In CAMSEL’s Ask the Archbishop live chat last Wednesday, Archbishop Gordon said while T&T is facing an economic crisis, “we still have enough to keep going; and enough to share with someone else.” He made reference to displaced Dominicans affected by Hurricane Maria, adding that T&T was the “most generous country”.
“And that’s the best of who we are. That’s our deepest identity. I am not sure why with Venezuelans and the other migrants and refugees coming, that quality that is so true to us is not the quality that is also to the fore,” he said.
The archbishop denounced the view that migrants are a drain to the economy and affect jobs and wages. He highlighted that in 1810, a period which saw an influx of refugees and migrants from Venezuela resulted in an impetus for a prosperous cocoa industry in T&T between 1870 and 1920.

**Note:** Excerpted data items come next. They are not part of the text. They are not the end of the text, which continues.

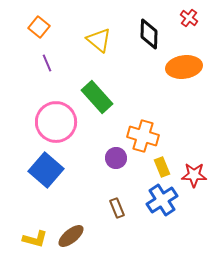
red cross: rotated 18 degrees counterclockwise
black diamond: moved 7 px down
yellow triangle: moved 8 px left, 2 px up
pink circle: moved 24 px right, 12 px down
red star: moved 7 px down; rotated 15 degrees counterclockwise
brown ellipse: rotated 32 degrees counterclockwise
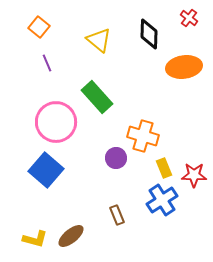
yellow rectangle: moved 2 px right, 1 px down
brown rectangle: moved 7 px down
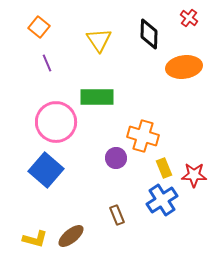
yellow triangle: rotated 16 degrees clockwise
green rectangle: rotated 48 degrees counterclockwise
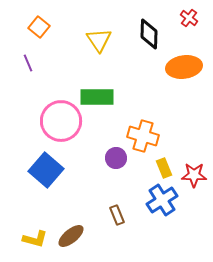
purple line: moved 19 px left
pink circle: moved 5 px right, 1 px up
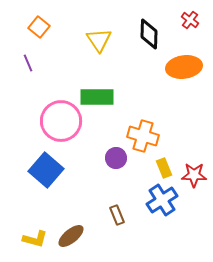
red cross: moved 1 px right, 2 px down
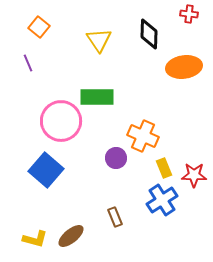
red cross: moved 1 px left, 6 px up; rotated 30 degrees counterclockwise
orange cross: rotated 8 degrees clockwise
brown rectangle: moved 2 px left, 2 px down
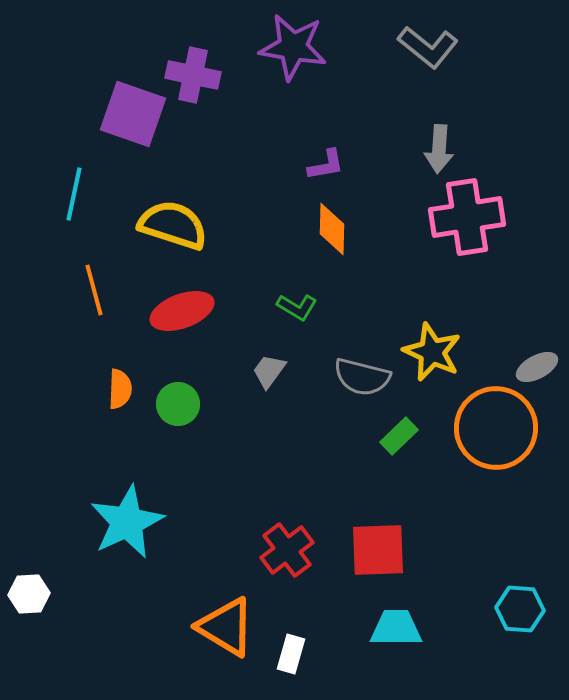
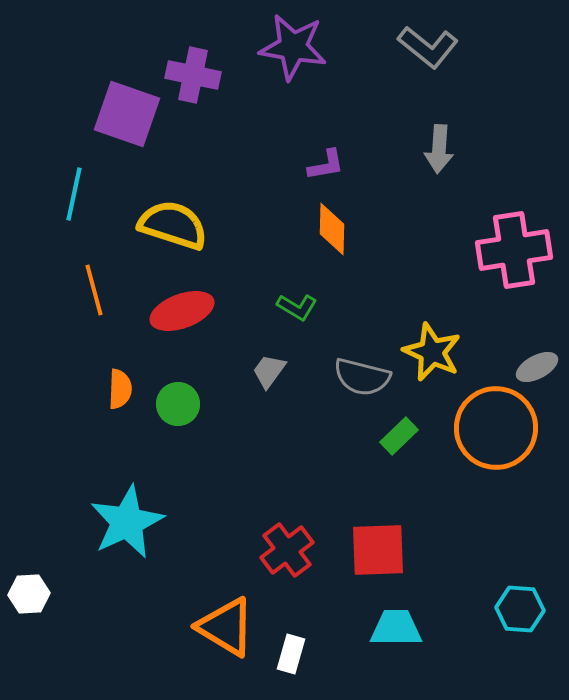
purple square: moved 6 px left
pink cross: moved 47 px right, 33 px down
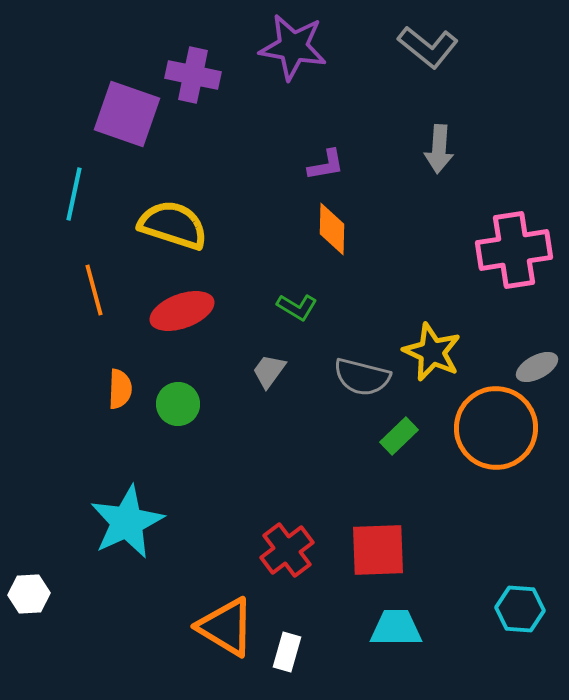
white rectangle: moved 4 px left, 2 px up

Responding to a question from a Facebook viewer about focusing on T&T before helping others, Archbishop Gordon replied that charity begins at home but if it only stays at home, it is not charity. “Christianity is asking us to extend ourselves beyond our comfort zones and beyond what is actually comfortable to us,” the archbishop said, as he alluded to parables in the Bible, specifically of the Good Samaritan which dealt with hospitality.
The archbishop also mentioned that there are Caribbean migrants all over the world living in England, America, Canada and contributing to those societies.

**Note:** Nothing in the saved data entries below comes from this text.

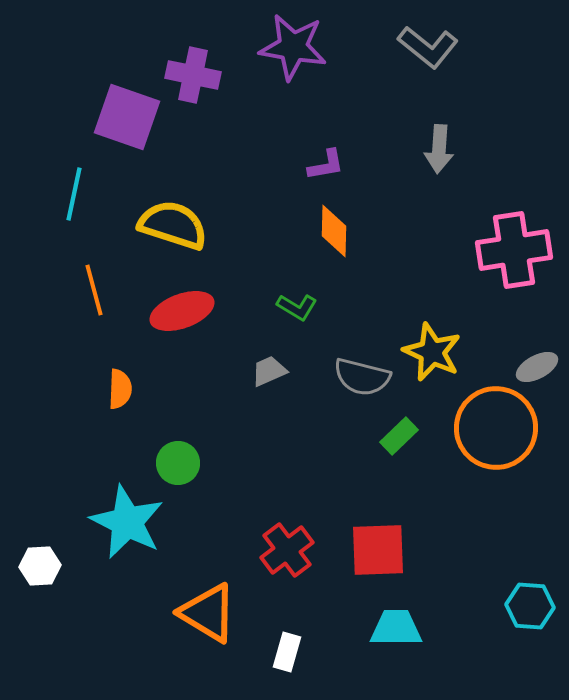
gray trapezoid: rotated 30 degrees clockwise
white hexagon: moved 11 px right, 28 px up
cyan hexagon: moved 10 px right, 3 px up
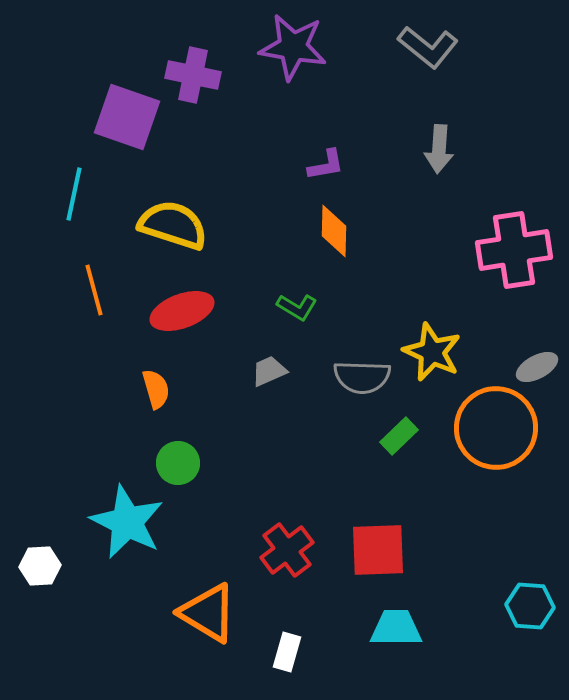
gray semicircle: rotated 12 degrees counterclockwise
orange semicircle: moved 36 px right; rotated 18 degrees counterclockwise
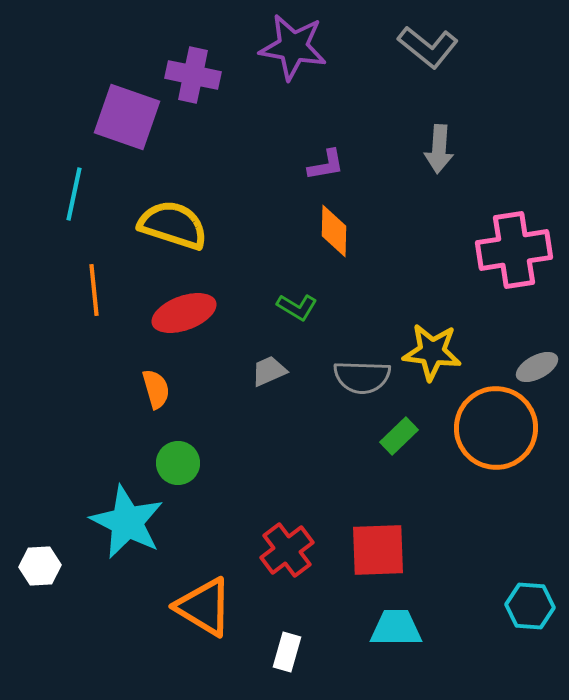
orange line: rotated 9 degrees clockwise
red ellipse: moved 2 px right, 2 px down
yellow star: rotated 18 degrees counterclockwise
orange triangle: moved 4 px left, 6 px up
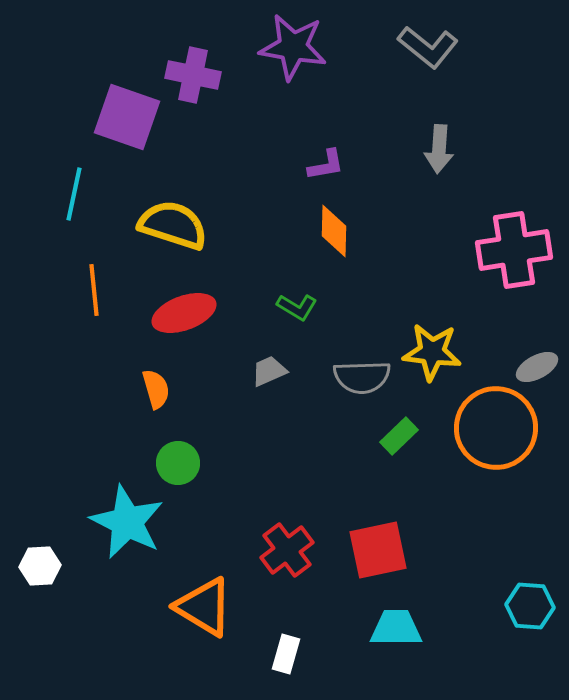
gray semicircle: rotated 4 degrees counterclockwise
red square: rotated 10 degrees counterclockwise
white rectangle: moved 1 px left, 2 px down
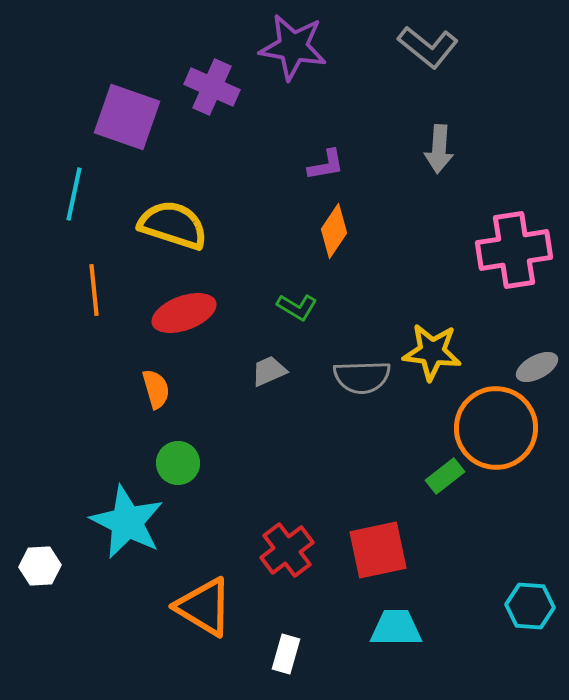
purple cross: moved 19 px right, 12 px down; rotated 12 degrees clockwise
orange diamond: rotated 32 degrees clockwise
green rectangle: moved 46 px right, 40 px down; rotated 6 degrees clockwise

Including the differently-abled
During the live chat, Archbishop Gordon spoke about his struggles as a dyslexic and how technology assists him with reading. He mentioned the dyslexic has some disadvantages, but also possess many advantages because they become integral thinkers. “Dyslexics are constantly challenged to think outside the box, problem solve and look at things again and again. They don’t think in silos. The brain of a dyslexic is wired to think creatively and to think in many different ways.”
Archbishop Gordon, who is scheduled to give the opening address at CREDI’s ‘Hidden Disabilities Conference—What you cannot see’ on Wednesday, mentioned that some well-known “high performing” dyslexics include, theoretical physicist Albert Einstein, inventor and businessman Thomas Edison and polymath Leonardo da Vinci.
Commenting on the Church’s plans for inclusion of differently-abled children in First Communion classes, he referred to the work being done by the Bethesda Community. It has received support from the archdiocese for the introduction of sensory-friendly Masses and training differently-abled children to receive First Communion.
Archbishop Gordon suggested Confirmation programmes need to have a “developmental component” to assist children who are having challenges in the teen years. “We’re going to have to work on it. We should help that child while that child is in the Confirmation programme…so at the end of their programme they should come out feeling the programme was amazing and they got a lot [out] of it.”
The archbishop also addressed how the Church would approach meeting the needs of Catholic youth and young adult. Referencing Pope Paul VI ‘concept of integral human development’, he said his approach was to meet people where they are and show them a path forward to keep growing pass developmental challenges and ultimately become people of God.
He said the problem facing youth and young adults is not offering opportunities for this kind of growth. “Development is not separate from spirituality; the education, the psychology, the adolescent challenges and all these pieces are integral to this human being.”